Nsys exits immediately when profiling OpenMP offload application

I have an application that uses OpenMP offload and is compiled with LLVM 15.
When I try to profile with nsys, the application exits immediately and gives the “Generating *.qdstrm” message. The return code is 139, indicating the app exited with a segfault.

This happens on multiple systems (and multiple applications)

On one system, the nsys version is 2022.4.18 (from cuda 12.0). On that system, profiling the application works if I use the LLVM 15 provided by system. If I use an LLVM mainline I compiled, nsys doesn’t work.

On another system, I’m using nsys version 2022.4.2.1 (from cuda 11.8). On that system, nsys fails regardless of the location of the LLVM (LLVM 15 from the system, LLVM 15 I compiled, and LLVM mainline I compiled).

If LIBOMPTARGET_DEBUG is enabled, the following is output when running under nsys:

Libomptarget --> Init target library!
Libomptarget --> Call to omp_get_num_devices returning 0

For a run outside of nsys, the starting debug output looks like:

Libomptarget --> Init target library!
Libomptarget --> Loading RTLs...
Libomptarget --> Loading library 'libomptarget.rtl.ppc64.so'...
Libomptarget --> Unable to load library 'libomptarget.rtl.ppc64.so': libomptarget.rtl.ppc64.so: cannot open shared object file: No such file or directory!
Libomptarget --> Loading library 'libomptarget.rtl.x86_64.so'...
Libomptarget --> Successfully loaded library 'libomptarget.rtl.x86_64.so'!
Libomptarget --> Registering RTL libomptarget.rtl.x86_64.so supporting 4 devices!
Libomptarget --> Loading library 'libomptarget.rtl.cuda.so'...
Target CUDA RTL --> Start initializing CUDA

There is no line about omp_get_num_devices in the normal output.
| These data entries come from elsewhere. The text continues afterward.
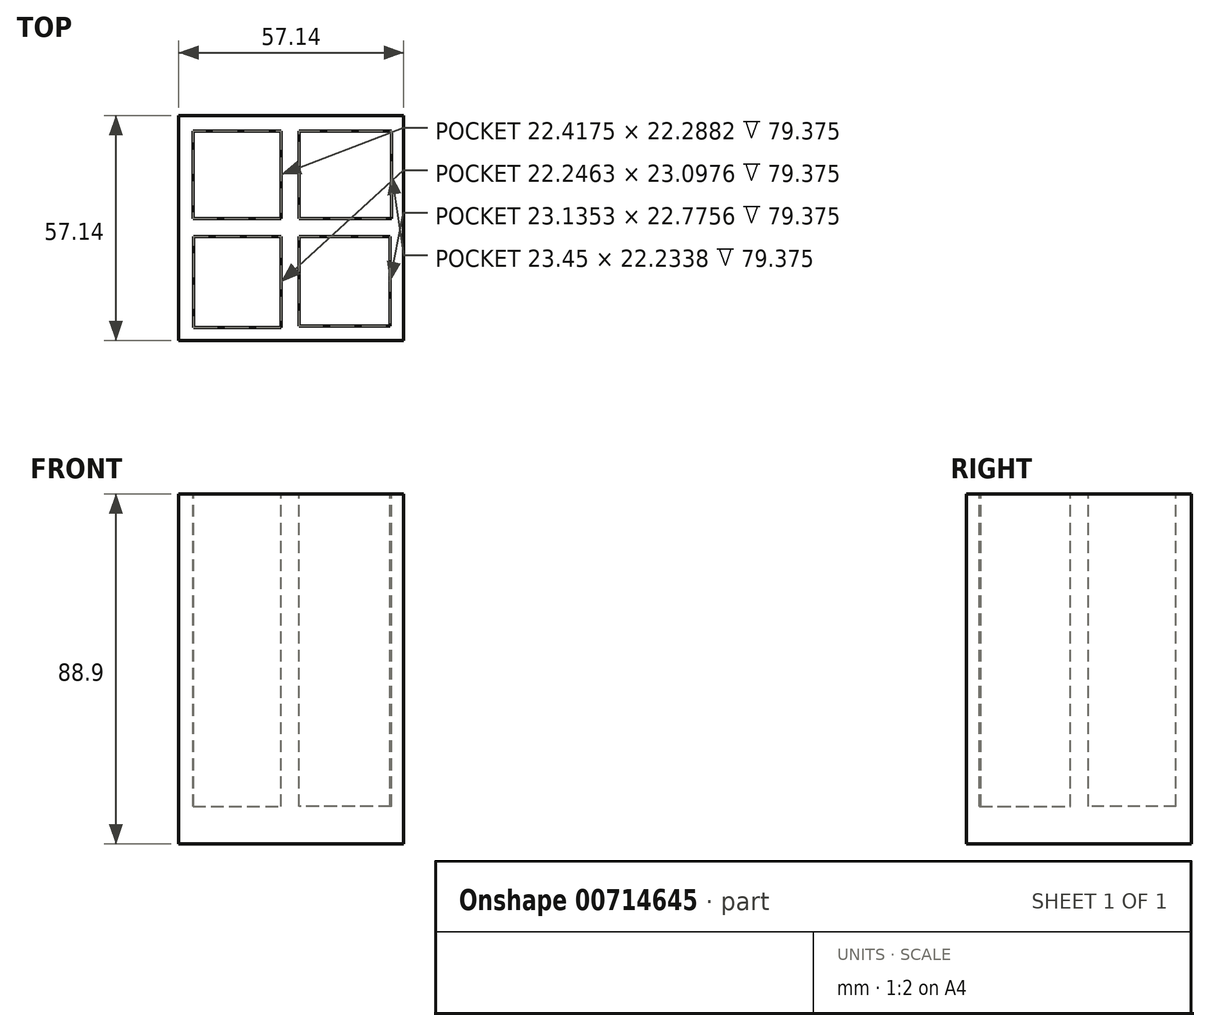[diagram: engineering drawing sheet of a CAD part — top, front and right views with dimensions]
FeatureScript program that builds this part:
annotation { "Feature Type Name" : "Feature", "Feature Type Description" : "" }
export const myFeature = defineFeature(function(context is Context, id is Id, definition is map)
    precondition{}
    {
        {
            var Q0;
            Q0=qCreatedBy(makeId("Top.planeOp"),FACE);
            var sketch = newSketch(context, id + "F0", { "sketchPlane" : qUnion([Q0])});
            skLineSegment(sketch, "E0.bottom", {"start": v(-28.57, -28.58) * mm, "end": v(28.58, -28.58) * mm});
            skLineSegment(sketch, "E0.top", {"start": v(-28.58, 28.57) * mm, "end": v(28.57, 28.57) * mm});
            skLineSegment(sketch, "E0.left", {"start": v(-28.57, -28.58) * mm, "end": v(-28.58, 28.57) * mm});
            skLineSegment(sketch, "E0.right", {"start": v(28.58, -28.58) * mm, "end": v(28.57, 28.57) * mm});
            skPoint(sketch, "E0.middle", {"position": v(0, 0) * mm});
            skSolve(sketch);
        }
        {
            var Q0;
            Q0=makeQuery(id+"F0.imprint","IMPRINT",FACE,{"disambiguationData":[TD([[makeQuery(id+"F0.imprint","IMPRINT",EDGE,{"derivedFrom":sQuery(id+"F0.wireOp",EDGE,"E0.bottom")}),1.0]])]});
            extrude(context, id + "F1", {"entities" : qUnion([Q0]), "depth" : 88.9 * mm, "offsetDistance" : 25.4 * mm});
        }
        {
            var Q0;
            Q0=makeQuery(id+"F1.opExtrude","CAP_FACE",FACE,{"disambiguationData":[OSD([sQuery(id+"F0.wireOp",EDGE,"E0.bottom"),sQuery(id+"F0.wireOp",EDGE,"E0.top"),sQuery(id+"F0.wireOp",EDGE,"E0.left"),sQuery(id+"F0.wireOp",EDGE,"E0.right")])],"isStart":false});
            var sketch = newSketch(context, id + "F2", { "sketchPlane" : qUnion([Q0])});
            skLineSegment(sketch, "E1.bottom", {"start": v(28.58, -28.58) * mm, "end": v(25.4, -28.58) * mm});
            skLineSegment(sketch, "E1.top", {"start": v(28.58, 28.57) * mm, "end": v(25.4, 28.57) * mm});
            skLineSegment(sketch, "E1.left", {"start": v(28.58, -28.58) * mm, "end": v(28.58, 28.57) * mm});
            skLineSegment(sketch, "E1.right", {"start": v(25.4, -28.58) * mm, "end": v(25.4, 28.57) * mm});
            skLineSegment(sketch, "E2.bottom", {"start": v(25.4, -28.58) * mm, "end": v(-28.57, -28.58) * mm});
            skLineSegment(sketch, "E2.top", {"start": v(25.4, -25.4) * mm, "end": v(-28.57, -25.4) * mm});
            skLineSegment(sketch, "E2.left", {"start": v(25.4, -28.58) * mm, "end": v(25.4, -25.4) * mm});
            skLineSegment(sketch, "E2.right", {"start": v(-28.57, -28.58) * mm, "end": v(-28.57, -25.4) * mm});
            skSolve(sketch);
        }
        {
            var Q0;
            {var subQ0=sQuery(id+"F2.wireOp",EDGE,"E1.right");Q0=makeQuery(id+"F2.imprint","IMPRINT",FACE,{"disambiguationData":[TD([[makeQuery(id+"F2.imprint","IMPRINT",EDGE,{"derivedFrom":subQ0}),1.0]])]});}
            var sketch = newSketch(context, id + "F3", { "sketchPlane" : qUnion([Q0])});
            skLineSegment(sketch, "E3.bottom", {"start": v(-24.98, 24.69) * mm, "end": v(-2.56, 24.69) * mm});
            skLineSegment(sketch, "E3.top", {"start": v(-24.98, 2.4) * mm, "end": v(-2.56, 2.4) * mm});
            skLineSegment(sketch, "E3.left", {"start": v(-24.98, 24.69) * mm, "end": v(-24.98, 2.4) * mm});
            skLineSegment(sketch, "E3.right", {"start": v(-2.56, 24.69) * mm, "end": v(-2.56, 2.4) * mm});
            skLineSegment(sketch, "E4.bottom", {"start": v(25.43, 24.63) * mm, "end": v(1.98, 24.63) * mm});
            skLineSegment(sketch, "E4.top", {"start": v(25.43, 2.4) * mm, "end": v(1.98, 2.4) * mm});
            skLineSegment(sketch, "E4.left", {"start": v(25.43, 24.63) * mm, "end": v(25.43, 2.4) * mm});
            skLineSegment(sketch, "E4.right", {"start": v(1.98, 24.63) * mm, "end": v(1.98, 2.4) * mm});
            skLineSegment(sketch, "E5.bottom", {"start": v(-24.8, -25.26) * mm, "end": v(-2.56, -25.26) * mm});
            skLineSegment(sketch, "E5.top", {"start": v(-24.8, -2.16) * mm, "end": v(-2.56, -2.16) * mm});
            skLineSegment(sketch, "E5.left", {"start": v(-24.8, -25.26) * mm, "end": v(-24.8, -2.16) * mm});
            skLineSegment(sketch, "E5.right", {"start": v(-2.56, -25.26) * mm, "end": v(-2.56, -2.16) * mm});
            skLineSegment(sketch, "E6.bottom", {"start": v(25.11, -24.94) * mm, "end": v(1.98, -24.94) * mm});
            skLineSegment(sketch, "E6.top", {"start": v(25.11, -2.16) * mm, "end": v(1.98, -2.16) * mm});
            skLineSegment(sketch, "E6.left", {"start": v(25.11, -24.94) * mm, "end": v(25.11, -2.16) * mm});
            skLineSegment(sketch, "E6.right", {"start": v(1.98, -24.94) * mm, "end": v(1.98, -2.16) * mm});
            skSolve(sketch);
        }
        {
            var Q0;
            Q0 = qSketchRegion(id + "F3", true);
            extrude(context, id + "F4", {"entities" : qUnion([Q0]), "operationType" : NewBodyOperationType.REMOVE, "oppositeDirection" : true, "depth" : 79.38 * mm, "offsetDistance" : 25.4 * mm});
        }
    });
I suspect something in the nsys profile launch path is calling omp_get_num_devices before the OpenMP target library is fully initialized.

Hi Mark, fancy meeting you here!

@skottapalli or @rknight can you help Mark?

Hey Mark, good to see you. What is the command line you are using to profile the app? nsys by default traces cuda, nvtx, opengl. Could you try launching your app using the following command line?

nsys profile -t none -s none --cpuctxsw=none
This turns off all tracing and sampling. If the app launches successfully with this command line, then the environment under nsys is ok. You can add the tracing and sampling features back to the command line to isolate which feature is causing the segfault in your app.

You never know who will turn up in the forums :)

It’s opengl tracing that’s causing the problem. If I trace just cuda and nvtx it runs without the app crashing. Thanks!